For Tisch, "taking responsibility in the community was taught by example in his family,” The Wall Street Journal wrote. “In the 1960s, the entire family gathered each year before Thanksgiving to stuff ‘goody bags’ with toys, magazines and other small gifts to give to handicapped children and adults at one of the Tisch's Manhattan hotels.”

"In the early days when we didn't have the kind of resources that we have today we [served the community] in other ways," Tisch explained to the Journal.

This echoes the mission of the Tisch College to extend the concept of active citizenship to everyone in the Tufts community.

“This college has established itself as the premiere program teaching kids about their role and responsibility to their country and to this world," Tisch told The Boston Globe, which was one of several major media outlets, including the Associated Press, Bloomberg Radio and The Chronicle of Philanthropy, to cover news of the gift.

The college's status as a "freestanding unit," added the Journal, "underscore[s] the idea that public service is the responsibility of all students."

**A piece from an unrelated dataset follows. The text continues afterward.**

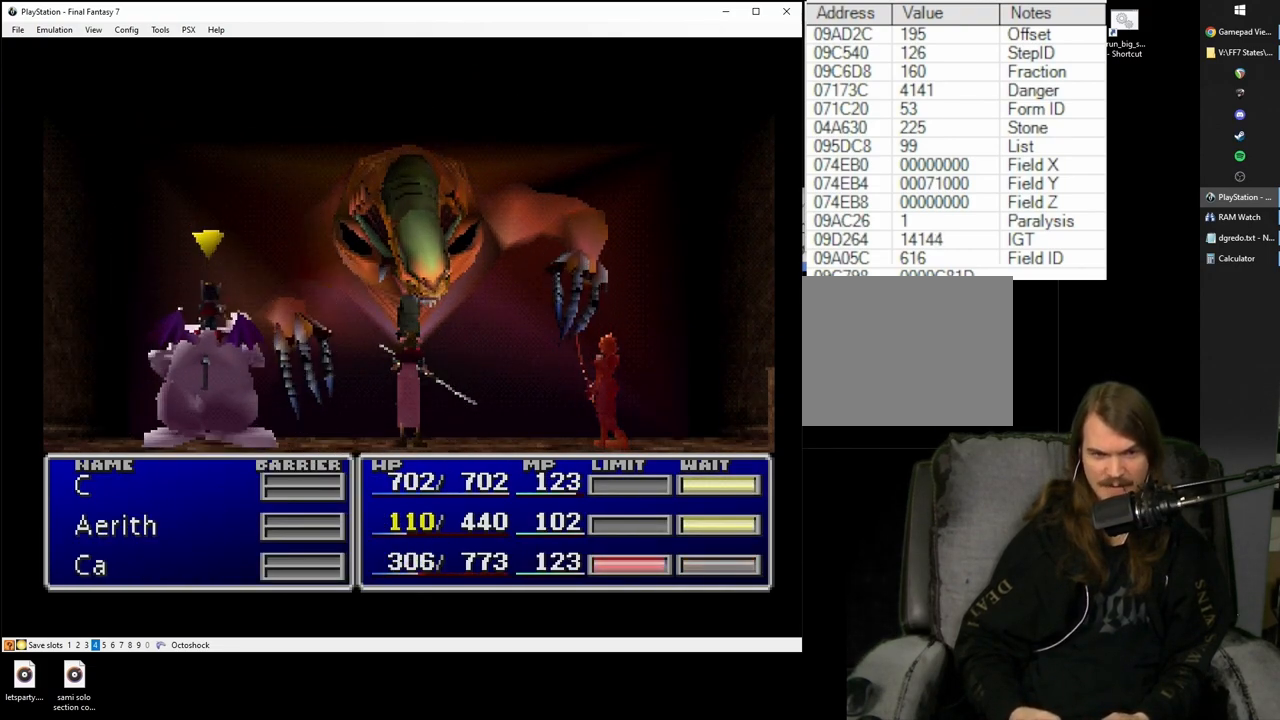
{"buttons": ["SQUARE"], "left_stick": "center", "right_stick": "center", "button_events": []}
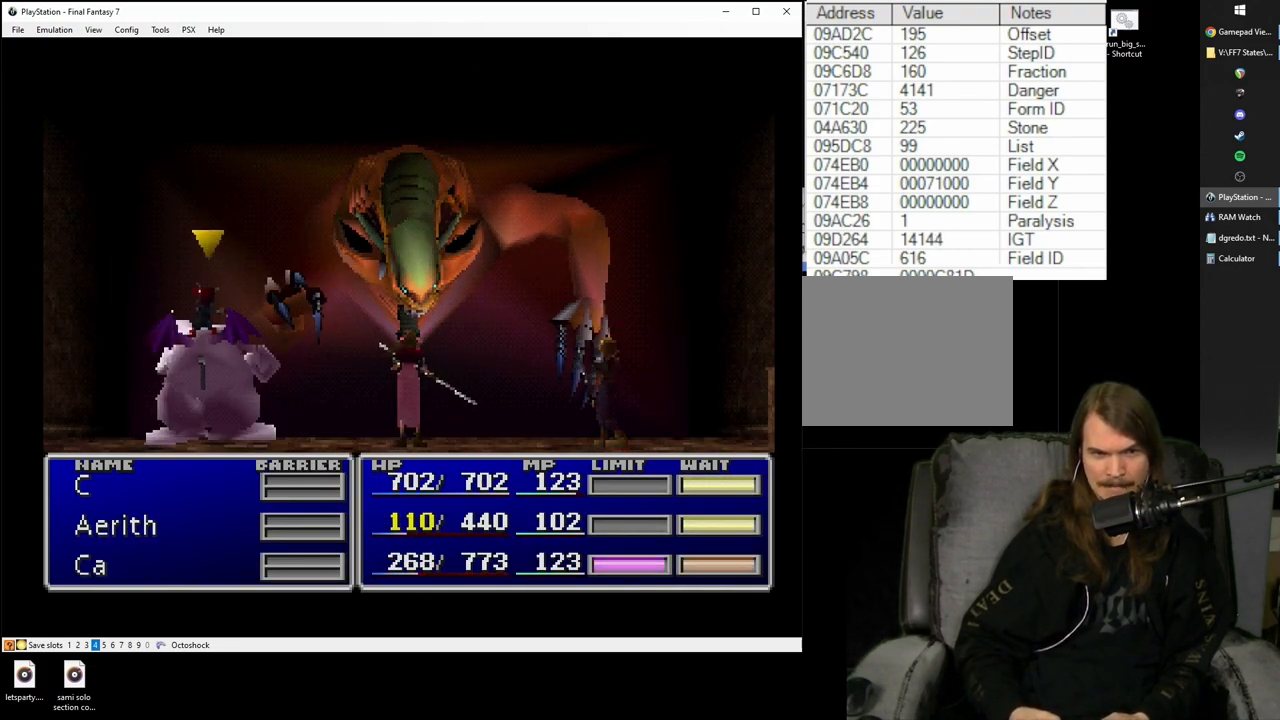
{"buttons": ["SQUARE"], "left_stick": "center", "right_stick": "center", "button_events": []}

"The idea is that every individual who graduates from Tufts, whether they expect to be a doctor or a lawyer or a vet or a teacher, artist or musician, has a responsibility to be an actively engaged, effective citizen in the communities that they will inhabit," Tufts President Lawrence S. Bacow told the Journal.

Part of the strength behind these civic engagement initiatives lies in the ties to the academic disciplines offered at Tufts.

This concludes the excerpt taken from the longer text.